• PASSAGE TO READ

☆ ☆ ☆ ☆

BRETT, Sir Robert (c.1566-1620), of Charing Cross, Westminster and Dover Castle, Kent; formerly of West Molesey, Surr.

Published in The History of Parliament: the House of Commons 1604-1629, ed. Andrew Thrush and John P. Ferris, 2010
Available from Cambridge University Press




Family and Education

b. c.1566, 4th s. of John Brett (d.1589) of Whitestaunton, Som. and Margaret, da. and coh. of Hugh Ratcliff of Stepney, Mdx., wid. of John Acland of Akeland Barton, Devon; half-bro. of Sir John Acland*. educ. Hart Hall, Oxf. 1586, aged 20. m. (1) 14 Dec. 1590, Alice (bur. 19 June 1602), da. of James Huishe, Grocer, of St. Pancras, London, s.p.; (2) 13 July 1603 (with £1,000), Frances (d. 28 Aug. 1617), da. of (Sir) Thomas Fane of Badsell, Tudeley, Kent, 1s. d.v.p.; (3) Anne (d. 22 Feb. 1634), da. of Sir William Meredith, paymaster of the army, of Leeds Castle, Kent, s.p.1 kntd. 22 Apr. 1603.2 d. 1 Sept. 1620.

☆ ☆ ☆ ☆

• STORED DATA
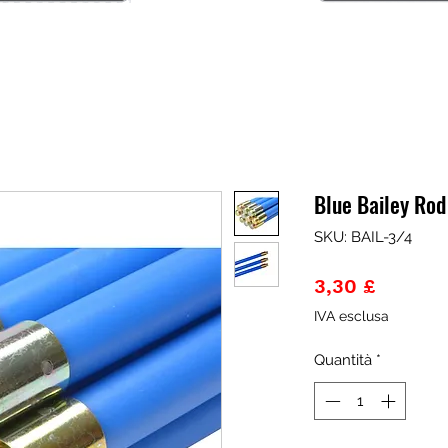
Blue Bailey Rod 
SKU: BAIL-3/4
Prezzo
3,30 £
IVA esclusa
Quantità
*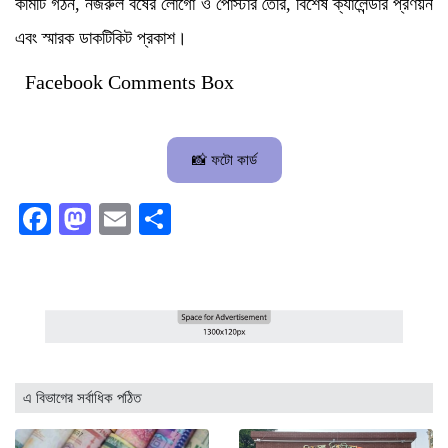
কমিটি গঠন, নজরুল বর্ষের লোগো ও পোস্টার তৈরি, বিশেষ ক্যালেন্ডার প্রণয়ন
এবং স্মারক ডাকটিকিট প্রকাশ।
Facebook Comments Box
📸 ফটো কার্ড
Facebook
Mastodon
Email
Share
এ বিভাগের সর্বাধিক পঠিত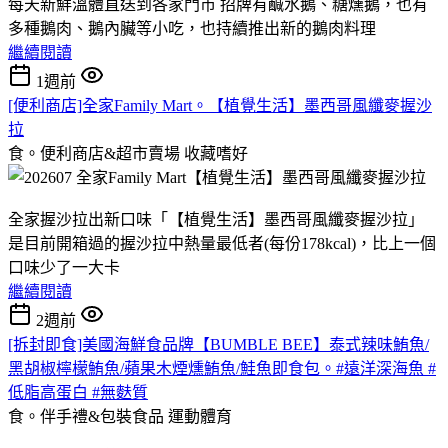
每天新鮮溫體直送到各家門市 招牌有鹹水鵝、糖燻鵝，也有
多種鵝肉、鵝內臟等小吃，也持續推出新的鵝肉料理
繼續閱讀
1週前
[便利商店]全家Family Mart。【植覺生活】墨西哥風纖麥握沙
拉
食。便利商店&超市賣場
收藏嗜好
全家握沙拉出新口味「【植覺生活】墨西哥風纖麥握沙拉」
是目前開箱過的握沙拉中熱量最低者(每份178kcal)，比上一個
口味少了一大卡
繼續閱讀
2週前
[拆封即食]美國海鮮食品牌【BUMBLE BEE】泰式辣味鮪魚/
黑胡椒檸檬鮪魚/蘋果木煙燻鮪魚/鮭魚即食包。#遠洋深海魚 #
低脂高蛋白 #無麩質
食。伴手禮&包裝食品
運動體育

☆ ☆ ☆ ☆

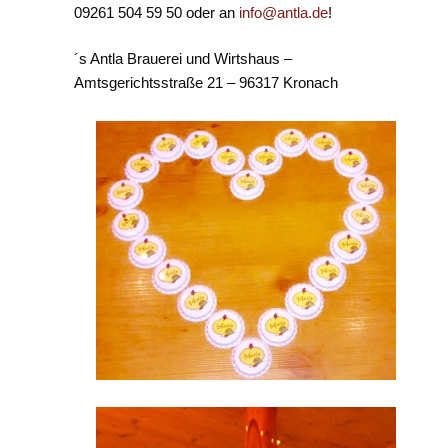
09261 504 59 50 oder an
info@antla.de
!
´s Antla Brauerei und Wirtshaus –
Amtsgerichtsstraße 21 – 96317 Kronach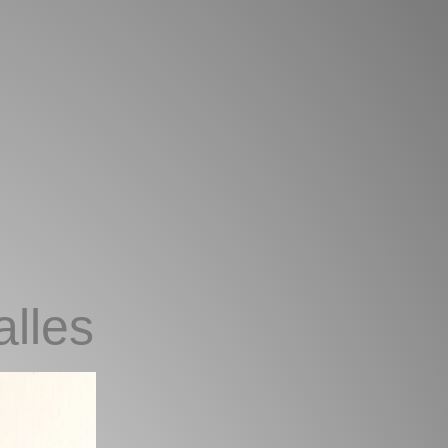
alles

☆ ☆ ☆ ☆

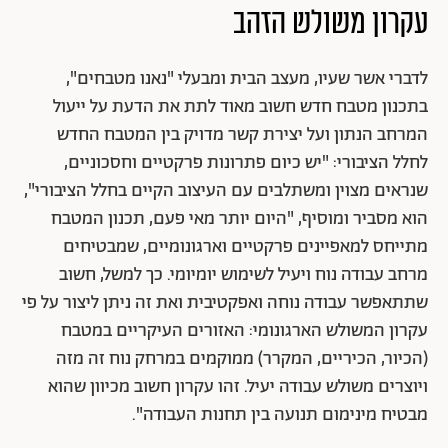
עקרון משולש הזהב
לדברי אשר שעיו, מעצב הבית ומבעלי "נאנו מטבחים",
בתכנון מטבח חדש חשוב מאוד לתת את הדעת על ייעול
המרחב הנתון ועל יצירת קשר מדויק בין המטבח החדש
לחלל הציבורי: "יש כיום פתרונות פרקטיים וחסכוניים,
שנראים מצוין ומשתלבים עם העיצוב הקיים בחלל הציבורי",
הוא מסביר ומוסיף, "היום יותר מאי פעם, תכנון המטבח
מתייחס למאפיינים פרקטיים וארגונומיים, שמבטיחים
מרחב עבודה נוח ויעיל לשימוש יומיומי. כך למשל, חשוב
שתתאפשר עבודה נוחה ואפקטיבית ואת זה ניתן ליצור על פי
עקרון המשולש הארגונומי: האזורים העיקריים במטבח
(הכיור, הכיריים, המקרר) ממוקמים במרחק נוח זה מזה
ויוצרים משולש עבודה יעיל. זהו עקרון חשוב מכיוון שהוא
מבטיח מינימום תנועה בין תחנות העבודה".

☆ ☆ ☆ ☆

In the Robert Brett entry, on what date was he knighted?

22 April 1603